Homepage / Cantù - Mariano
Giovedì 18 Giugno 2009
Cantù, ancora divani cinesi
in un laboratorio clandestino
Sorpresi in un capannone di via Mameli sei cinesi - due dei quali irregolari - che realizzavano alcuni componenti di salotti: già ordinata la cessazione dell'attività
Questa volta gli agenti della polizia locale, con la collaborazione del nucleo Ispettorato del lavoro dei carabinieri di Como, sono andati in via Mameli 14, a Cantù Asnago, in un capannone. Come nei precedenti casi, anche in questa occasione hanno trovato un laboratorio per la realizzazione di alcuni componenti di salotti. In particolare è stata trovata una sezione dedicata interamente alla lavorazione dei pellami e dei tessuti per il rivestimento. All’interno, oltre alle varie attrezzature e al materiale per la lavorazione, sono stati trovati anche alcuni letti: non si sa, però, se i cinesi dormissero proprio nel laboratorio clandestino di via Mameli o se le brande fossero semplicemente per riposarsi tra un’operazione e l’altra: sulla questione sono in corso ulteriori verifiche.

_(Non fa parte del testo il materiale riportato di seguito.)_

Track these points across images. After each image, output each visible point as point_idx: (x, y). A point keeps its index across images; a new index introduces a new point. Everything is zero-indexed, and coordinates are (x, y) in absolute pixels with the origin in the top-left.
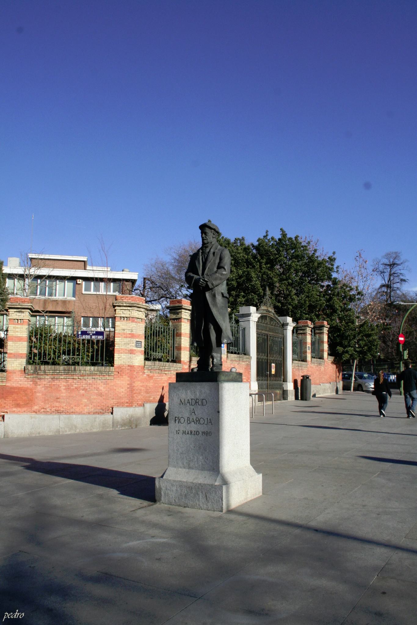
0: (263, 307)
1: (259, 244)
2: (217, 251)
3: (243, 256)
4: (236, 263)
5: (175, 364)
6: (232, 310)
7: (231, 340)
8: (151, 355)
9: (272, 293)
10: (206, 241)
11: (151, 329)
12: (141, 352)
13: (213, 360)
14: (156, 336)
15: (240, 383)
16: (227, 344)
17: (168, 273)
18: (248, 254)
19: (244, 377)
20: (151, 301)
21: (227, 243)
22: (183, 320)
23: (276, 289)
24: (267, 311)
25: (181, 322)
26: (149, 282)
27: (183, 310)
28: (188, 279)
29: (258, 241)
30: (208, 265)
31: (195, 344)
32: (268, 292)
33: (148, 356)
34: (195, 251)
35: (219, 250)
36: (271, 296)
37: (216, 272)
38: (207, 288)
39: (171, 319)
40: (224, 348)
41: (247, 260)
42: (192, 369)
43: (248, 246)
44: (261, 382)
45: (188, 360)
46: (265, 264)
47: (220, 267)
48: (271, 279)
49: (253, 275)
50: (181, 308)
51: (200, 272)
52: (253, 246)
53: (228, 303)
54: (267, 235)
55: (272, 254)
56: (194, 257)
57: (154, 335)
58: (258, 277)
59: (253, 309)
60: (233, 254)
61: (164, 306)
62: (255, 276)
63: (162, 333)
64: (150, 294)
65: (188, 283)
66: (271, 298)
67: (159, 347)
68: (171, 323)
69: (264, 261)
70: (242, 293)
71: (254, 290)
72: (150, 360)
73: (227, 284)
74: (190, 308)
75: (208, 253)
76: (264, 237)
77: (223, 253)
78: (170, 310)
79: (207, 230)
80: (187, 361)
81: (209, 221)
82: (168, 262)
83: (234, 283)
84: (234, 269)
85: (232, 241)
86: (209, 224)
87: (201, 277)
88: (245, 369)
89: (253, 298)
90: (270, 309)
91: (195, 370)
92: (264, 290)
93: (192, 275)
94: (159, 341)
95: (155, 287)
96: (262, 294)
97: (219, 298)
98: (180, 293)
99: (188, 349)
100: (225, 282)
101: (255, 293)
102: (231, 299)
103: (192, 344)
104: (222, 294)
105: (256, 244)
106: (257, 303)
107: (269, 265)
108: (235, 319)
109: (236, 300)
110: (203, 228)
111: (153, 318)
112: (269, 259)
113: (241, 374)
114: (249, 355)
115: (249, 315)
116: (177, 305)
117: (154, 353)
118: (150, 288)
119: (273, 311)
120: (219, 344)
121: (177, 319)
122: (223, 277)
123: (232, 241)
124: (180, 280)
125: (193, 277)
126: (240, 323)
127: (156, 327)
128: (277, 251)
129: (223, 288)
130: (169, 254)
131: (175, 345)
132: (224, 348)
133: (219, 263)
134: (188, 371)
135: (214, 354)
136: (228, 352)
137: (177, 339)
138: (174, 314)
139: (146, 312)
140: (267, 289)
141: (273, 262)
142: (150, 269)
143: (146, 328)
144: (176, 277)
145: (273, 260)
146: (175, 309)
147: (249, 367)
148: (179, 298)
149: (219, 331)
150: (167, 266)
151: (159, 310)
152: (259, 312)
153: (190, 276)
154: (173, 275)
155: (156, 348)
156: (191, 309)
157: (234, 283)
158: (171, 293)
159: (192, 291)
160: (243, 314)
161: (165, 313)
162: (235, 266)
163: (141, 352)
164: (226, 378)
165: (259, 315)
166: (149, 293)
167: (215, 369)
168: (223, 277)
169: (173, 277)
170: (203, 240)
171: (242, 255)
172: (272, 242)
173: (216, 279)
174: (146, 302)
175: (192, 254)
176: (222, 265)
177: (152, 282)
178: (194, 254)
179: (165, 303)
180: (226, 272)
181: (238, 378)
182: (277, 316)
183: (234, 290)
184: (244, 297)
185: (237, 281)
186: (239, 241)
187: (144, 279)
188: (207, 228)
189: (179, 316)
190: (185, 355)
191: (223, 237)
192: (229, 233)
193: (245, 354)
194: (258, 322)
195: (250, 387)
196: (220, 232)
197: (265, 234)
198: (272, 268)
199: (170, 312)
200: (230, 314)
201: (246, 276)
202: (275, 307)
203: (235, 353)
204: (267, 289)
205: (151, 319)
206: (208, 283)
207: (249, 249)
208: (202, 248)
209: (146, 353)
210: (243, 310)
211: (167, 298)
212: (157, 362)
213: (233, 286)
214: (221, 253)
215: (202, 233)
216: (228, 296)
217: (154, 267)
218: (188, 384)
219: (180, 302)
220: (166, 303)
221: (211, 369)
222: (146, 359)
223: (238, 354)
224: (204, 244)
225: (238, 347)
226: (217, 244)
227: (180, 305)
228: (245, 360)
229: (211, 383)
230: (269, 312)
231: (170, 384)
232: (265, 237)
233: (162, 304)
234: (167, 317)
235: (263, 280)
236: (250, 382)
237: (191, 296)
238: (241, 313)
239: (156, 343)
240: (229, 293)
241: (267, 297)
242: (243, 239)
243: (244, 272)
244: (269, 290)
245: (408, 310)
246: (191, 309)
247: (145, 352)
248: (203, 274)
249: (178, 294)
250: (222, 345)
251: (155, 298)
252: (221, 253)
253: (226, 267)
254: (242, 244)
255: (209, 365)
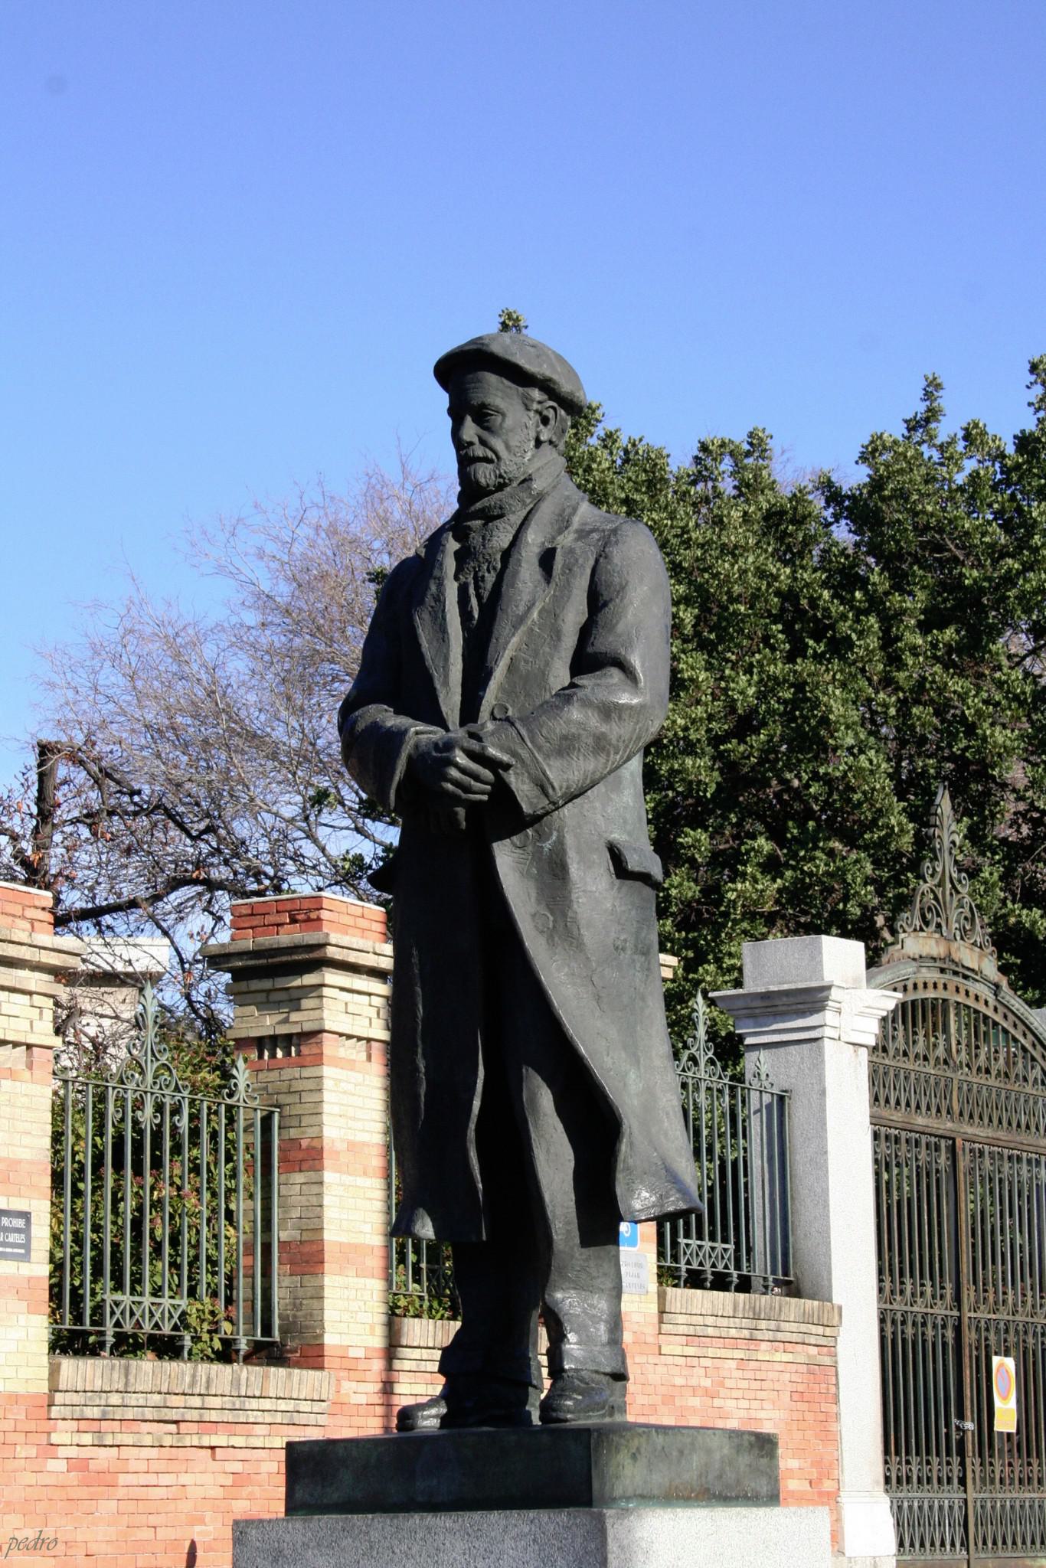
0: (916, 943)
1: (877, 484)
2: (566, 540)
3: (761, 573)
4: (709, 622)
5: (277, 1373)
6: (690, 966)
7: (684, 1192)
8: (98, 1309)
9: (975, 836)
10: (484, 474)
11: (100, 1117)
12: (20, 1289)
13: (557, 1337)
14: (138, 1171)
15: (762, 1512)
16: (660, 1220)
17: (216, 704)
18: (791, 556)
19: (787, 1461)
20: (93, 914)
21: (637, 484)
22: (330, 1046)
23: (1010, 806)
24: (949, 966)
25: (318, 1060)
26: (80, 776)
27: (331, 977)
28: (365, 751)
29: (863, 458)
30: (509, 648)
31: (426, 1229)
32: (950, 828)
33: (78, 1318)
34: (412, 546)
35: (583, 534)
36: (969, 855)
37: (567, 695)
38: (503, 815)
39: (242, 1043)
40: (638, 1250)
41: (789, 596)
42: (406, 1416)
43: (798, 498)
44: (915, 1495)
45: (377, 1340)
46: (924, 627)
47: (588, 660)
48: (971, 730)
49: (837, 705)
50: (314, 959)
51: (451, 701)
52: (834, 496)
53: (662, 913)
54: (932, 415)
55: (968, 550)
56: (404, 589)
57: (118, 1166)
58: (872, 721)
59: (840, 957)
60: (687, 557)
61: (190, 949)
62: (854, 716)
63: (177, 1149)
64: (87, 864)
65: (361, 778)
66: (973, 873)
67: (157, 1249)
68: (242, 1075)
69: (916, 602)
70: (754, 838)
71: (846, 821)
72: (94, 1351)
73: (650, 779)
74: (383, 955)
75: (506, 555)
76: (912, 425)
77: (617, 554)
78: (238, 975)
79: (495, 390)
80: (370, 1348)
81: (510, 324)
82: (219, 627)
83: (702, 770)
84: (695, 666)
85: (680, 460)
86: (504, 347)
87: (458, 733)
88: (799, 1396)
89: (839, 875)
90: (968, 956)
91: (429, 1421)
92: (922, 815)
93: (392, 720)
94: (158, 1204)
95: (123, 806)
96: (906, 843)
97: (592, 887)
98: (308, 849)
99: (376, 1262)
100: (635, 766)
101: (851, 840)
102: (684, 887)
103: (399, 1228)
104: (616, 856)
105: (853, 477)
106: (868, 914)
107: (949, 634)
108: (712, 1035)
109: (713, 893)
110: (463, 372)
111: (116, 1037)
112: (954, 585)
113: (765, 1444)
114: (821, 1292)
115: (811, 1000)
116: (287, 937)
117: (126, 1298)
118: (90, 818)
119: (990, 967)
120: (600, 1221)
121: (287, 1041)
122: (615, 731)
123: (680, 460)
124: (307, 756)
125: (399, 735)
126: (749, 1061)
127: (139, 1105)
128: (1008, 527)
129: (619, 812)
130: (220, 569)
131: (279, 1234)
132: (638, 1250)
133: (586, 632)
134: (371, 1426)
135: (566, 1299)
136: (667, 1275)
137: (289, 1186)
138: (268, 1002)
139: (63, 993)
140: (944, 803)
141: (982, 610)
142: (82, 680)
143: (59, 1112)
144: (279, 733)
145: (978, 591)
146: (274, 970)
147: (820, 1386)
148: (301, 886)
149: (596, 1126)
150: (209, 651)
151: (154, 978)
152: (885, 975)
153: (375, 727)
154: (258, 721)
155: (137, 1259)
156: (387, 964)
157: (702, 770)
158: (239, 847)
159: (392, 835)
160: (767, 996)
161: (198, 996)
162: (704, 646)
163: (20, 1289)
164: (659, 1479)
165: (889, 1001)
166: (83, 858)
167: (575, 1414)
168: (615, 731)
169: (253, 737)
170: (466, 461)
171: (750, 566)
172: (970, 465)
173: (566, 746)
174: (61, 921)
175: (387, 563)
176: (602, 643)
177: (102, 776)
178: (405, 567)
179: (199, 921)
180: (640, 697)
181: (743, 1471)
182: (1017, 1004)
183: (697, 821)
184: (772, 867)
185: (719, 756)
186: (727, 465)
187: (45, 750)
188: (492, 379)
189: (300, 1020)
190: (352, 1304)
191: (609, 439)
192: (657, 403)
193: (793, 1289)
194: (880, 1049)
195: (836, 1537)
196: (590, 395)
197: (921, 408)
198: (971, 655)
199: (237, 995)
200: (675, 999)
201: (788, 717)
202: (1007, 940)
203: (721, 1283)
204: (944, 803)
205: (99, 1048)
206: (512, 778)
207: (800, 521)
208: (457, 525)
209: (62, 1295)
210: (770, 962)
211: (211, 885)
212: (147, 1367)
213: (693, 787)
214: (602, 556)
215: (457, 413)
216: (657, 872)
217: (116, 659)
218: (377, 1526)
219: (306, 913)
220: (202, 926)
221: (546, 1407)
222: (69, 1342)
223: (744, 1286)
224: (470, 491)
225: (736, 1240)
226: (569, 488)
227: (311, 938)
228: (791, 1330)
229: (544, 1516)
230: (967, 974)
231: (242, 1530)
232: (921, 424)
233: (180, 933)
234: (212, 1024)
235: (908, 739)
236: (831, 1499)
237: (388, 878)
238: (751, 986)
239: (137, 1224)
240: (665, 846)
241: (946, 865)
242: (757, 444)
243: (768, 687)
244: (960, 812)
245: (171, 1154)
246: (387, 964)
247: (55, 1294)
248: (470, 711)
249: (297, 857)
250: (624, 1227)
251: (127, 891)
252: (602, 556)
253: (636, 661)
254: (748, 488)
255: (524, 1382)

Sono invece sei i cittadini cinesi che ieri mattina alle 9.30 sono stati sorpresi a lavorare nel capannone: gli extracomunitari sono stati controllati da parte di vigili e carabinieri. Due di loro non sono risultati in regola con il permesso di soggiorno. Nessuno, inoltre, è invece in regola con il lavoro, in quanto - secondo le prime verifiche - non sarebbe stata autorizzata alcuna attività di fabbricazione di mobili all’interno di quel capannone. Anche per questo è stata emessa un’ordinanza di immediata cessazione dell’attività: il responsabile del laboratorio, che aveva preso in affitto il capannone, risulta essere un cinese di 57 anni formalmente residente a Cermenate, ma che con ogni probabilità viveva proprio nel "suo" laboratorio di Cantù Asnago. Inoltre carabinieri e vigili hanno potuto constatare come le condizioni igienico-sanitarie del laboratorio fossero disastrose. Una situazione simile a quella già osservata negli altri capannoni sgomberati. Una situazione che, purtroppo, si ripete.